Just a century ago Miami was a swampy outpost of mosquito-tormented settlers.
The arrival of the railroad in 1896 gave the city its first fixed land-link with
the rest of the continent, and cleared the way for the Twenties property boom.
In the Fifties, Miami Beach became a celebrity-filled resort area, just as
thousands of Cubans fleeing the regime of Fidel Castro began arriving in
mainland Miami. The Sixties and Seventies brought decline, and Miami's
reputation in the Eighties as the vice capital of the USA was at least partly
deserved.
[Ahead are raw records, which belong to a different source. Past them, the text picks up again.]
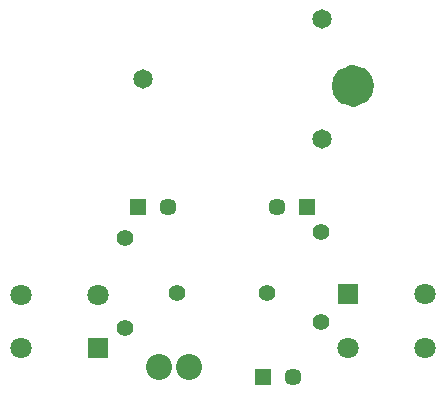
<source format=gbs>
G04*
G04 #@! TF.GenerationSoftware,Altium Limited,Altium Designer,24.6.1 (21)*
G04*
G04 Layer_Color=16711935*
%FSLAX44Y44*%
%MOMM*%
G71*
G04*
G04 #@! TF.SameCoordinates,AFD3FCCA-1615-4A8B-9115-EBC1D983F3DF*
G04*
G04*
G04 #@! TF.FilePolarity,Negative*
G04*
G01*
G75*
%ADD14C,1.8000*%
%ADD15C,1.6412*%
%ADD16R,1.8032X1.8032*%
%ADD17C,1.8032*%
%ADD18C,2.2032*%
%ADD19C,1.4032*%
%ADD20C,1.4500*%
%ADD21R,1.4500X1.4500*%
D14*
X119750Y30500D02*
G03*
X119750Y30500I-9000J0D01*
G01*
D15*
X84750Y87250D02*
D03*
Y-14750D02*
D03*
X-67250Y36250D02*
D03*
D16*
X-105000Y-191750D02*
D03*
X106500Y-146000D02*
D03*
D17*
X-170000Y-191750D02*
D03*
X-105000Y-146750D02*
D03*
X-170000D02*
D03*
X171500Y-146000D02*
D03*
X106500Y-191000D02*
D03*
X171500D02*
D03*
D18*
X-27750Y-207250D02*
D03*
X-53150D02*
D03*
D19*
X-37850Y-145000D02*
D03*
X38350D02*
D03*
X-82500Y-174100D02*
D03*
Y-97900D02*
D03*
X83750Y-169600D02*
D03*
Y-93400D02*
D03*
D20*
X60450Y-215986D02*
D03*
X-45550Y-72236D02*
D03*
X46300Y-72264D02*
D03*
D21*
X35050Y-215986D02*
D03*
X-70950Y-72236D02*
D03*
X71700Y-72264D02*
D03*
M02*

</source>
As the cop show Miami Vice so glamorously underlined, drug
smuggling was endemic; as well, in 1980 the city had the highest murder rate in
America. Since then, though, much has changed for two very different reasons.
First, the gentrification of South Beach helped make tourism the lifeblood of
the local economy again in the early Nineties. Second, the city's determined
wooing of Latin America brought rapid investment, both domestic and
international: many US corporations run their South American operations from
Miami and certain neighborhoods, such as Key Biscayne, are now home to thriving
communities of expat Peruvians, Colombians and Venezuelans.
The City
Many of Miami's districts are officially cities
in their own right, and each has a background and character very much its own.
Most people head straight to Miami Beach , specifically the South
Beach strip, where many of the city's famed Art Deco buildings have been
restored to their former stunning splendor, all pastels, neon and wavy lines.
Though touted as the chic gathering place for the city's fashionable faces, it's
not as exclusive as you might expect, especially on weekend afternoons when
families and out-of-towners join the washboard stomachs and bulging pecs. Make
time, too, for Key Biscayne , a smart, secluded island community with
some beautiful beaches, five miles off the mainland but easily reached by a
causeway.
On the mainland, downtown has a few good museums but little else of
interest to visitors. Little Havana , to the west, is the best spot to
head for a Cuban lunch, while immediately south the spacious boulevards of
Coral Gables are as impressive now as they were in the 1920s, when the
district set new standards in town planning. Independently minded but equally
wealthy Coconut Grove is also worth a look, thanks to its walkable center
and a couple of Miami's most popular attractions.